Activists of opposition parties have expressed their concern that the election will lead to violence and that their supporters will be arrested and imprisoned. Beyene Petros was reported to have claimed to United States diplomatic personnel that "EPRDF cadres in Eastern Wolaita" attacked opposition party leaders and vandalized their cars when they attempted to register candidates in that part of Ethiopia. Opposition leader Merera Gudina has stated that because the ruling EPRDF now controls all local administrations, this election will be a struggle to prevent Ethiopia from becoming a one-party state. 
According to early results released by the election board, the EPRDF was on course for victory, leading the vote count in all of Ethiopia's regions. The chairman of the election board, Merga Bekana, announced that the EPRDF had "definitely" won the election following its lead in 9 of 11 regions that had reported results, including the former opposition-dominated region of Oromia. Human Rights Watch claimed the results were affected by government intimidation of voters over a period of months. European Union observers stated the election was "peaceful and calm" but noted there were claims of irregularities. 90% of eligible voters turned out for the election.

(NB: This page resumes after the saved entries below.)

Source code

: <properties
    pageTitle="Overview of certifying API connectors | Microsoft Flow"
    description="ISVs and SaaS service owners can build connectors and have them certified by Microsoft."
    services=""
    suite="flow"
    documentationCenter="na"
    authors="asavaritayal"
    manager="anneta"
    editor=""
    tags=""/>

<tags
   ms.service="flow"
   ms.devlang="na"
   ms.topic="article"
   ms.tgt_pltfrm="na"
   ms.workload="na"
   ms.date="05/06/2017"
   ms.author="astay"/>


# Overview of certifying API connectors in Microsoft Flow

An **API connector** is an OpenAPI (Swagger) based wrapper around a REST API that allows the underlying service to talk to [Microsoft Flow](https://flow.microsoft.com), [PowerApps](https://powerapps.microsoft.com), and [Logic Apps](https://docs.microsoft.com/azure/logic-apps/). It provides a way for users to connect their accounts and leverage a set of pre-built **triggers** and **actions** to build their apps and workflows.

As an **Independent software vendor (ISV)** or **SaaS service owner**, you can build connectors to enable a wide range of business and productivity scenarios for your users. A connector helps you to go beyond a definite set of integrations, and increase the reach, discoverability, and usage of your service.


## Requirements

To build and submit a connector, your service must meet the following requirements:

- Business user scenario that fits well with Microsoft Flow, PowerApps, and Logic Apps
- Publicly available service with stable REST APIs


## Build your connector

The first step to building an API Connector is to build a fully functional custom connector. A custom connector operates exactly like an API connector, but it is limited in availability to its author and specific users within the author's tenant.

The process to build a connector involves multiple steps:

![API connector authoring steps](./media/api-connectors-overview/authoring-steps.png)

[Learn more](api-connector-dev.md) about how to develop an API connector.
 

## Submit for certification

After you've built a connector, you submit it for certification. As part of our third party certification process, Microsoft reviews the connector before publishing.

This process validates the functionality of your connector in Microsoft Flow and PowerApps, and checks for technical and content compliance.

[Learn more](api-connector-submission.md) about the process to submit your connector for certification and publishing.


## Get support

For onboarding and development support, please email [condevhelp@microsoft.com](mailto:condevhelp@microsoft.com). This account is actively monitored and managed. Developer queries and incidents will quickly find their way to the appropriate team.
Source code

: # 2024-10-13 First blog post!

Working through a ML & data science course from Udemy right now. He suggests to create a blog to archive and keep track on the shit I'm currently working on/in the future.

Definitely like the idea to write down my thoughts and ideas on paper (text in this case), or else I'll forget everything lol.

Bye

Preliminary results, with 11 election districts not yet having reported results, are as follows:
- EPRDF: 499 seats
- allied parties: 35 seats
- opposition parties: 2 seats
Opposition groups have rejected the election results, with both the Medrek coalition and the separate AEUP issuing calls for a re-run of the election. Both opposition groups say their observers were blocked from entering polling stations during the election on Sunday, May 23, and in some cases the individuals beaten. The United States and the European Union have both criticized the election as falling short of international standards.
However, Ethiopian government officials defend the results as accurately reflecting the mood of the people. The Ethiopian ambassador to the United Kingdom, Berhanu Kebede, claimed that voters had rewarded Meles Zenawi and his party for their achievements. "The government has registered successful development and growth polices. There has been double-digit growth for the past seven years. Primary school and health sector coverage have greatly improved. There has been more investment in infrastructure in the past 10 years than in the previous 100."
On 21 June 2010, the NEBE released the final election results, which confirmed the preliminary results from the previous month. The EPRDF won 499 of the 547 available parliamentary seats, opposition or independent candidates won two seats, and EPRDF-allied parties won the remaining seats. Additionally, the EPRDF won all but one of 1,904 council seats in regional elections. The opposition had filed appeals with the election board and the Ethiopian Supreme Court, but both appeals were rejected. On July 20, the Court of Cassation, Ethiopia's highest court, rejected the opposition's final appeal.
European election observers said that the election fell short of international standards. According to Human Rights Watch the government had a strategy to systematically close down space for political dissent and independent criticism.
According to Amnesty International the final report of the EU Election Observation Mission highlighted violations of freedom of expression, assembly and movement of opposition party members; misuse of state resources by the ruling party; and a lack of independent media coverage. The Prime Minister described the report as “useless trash” and the Chief EU Observer was not granted access to Ethiopia to present the final report.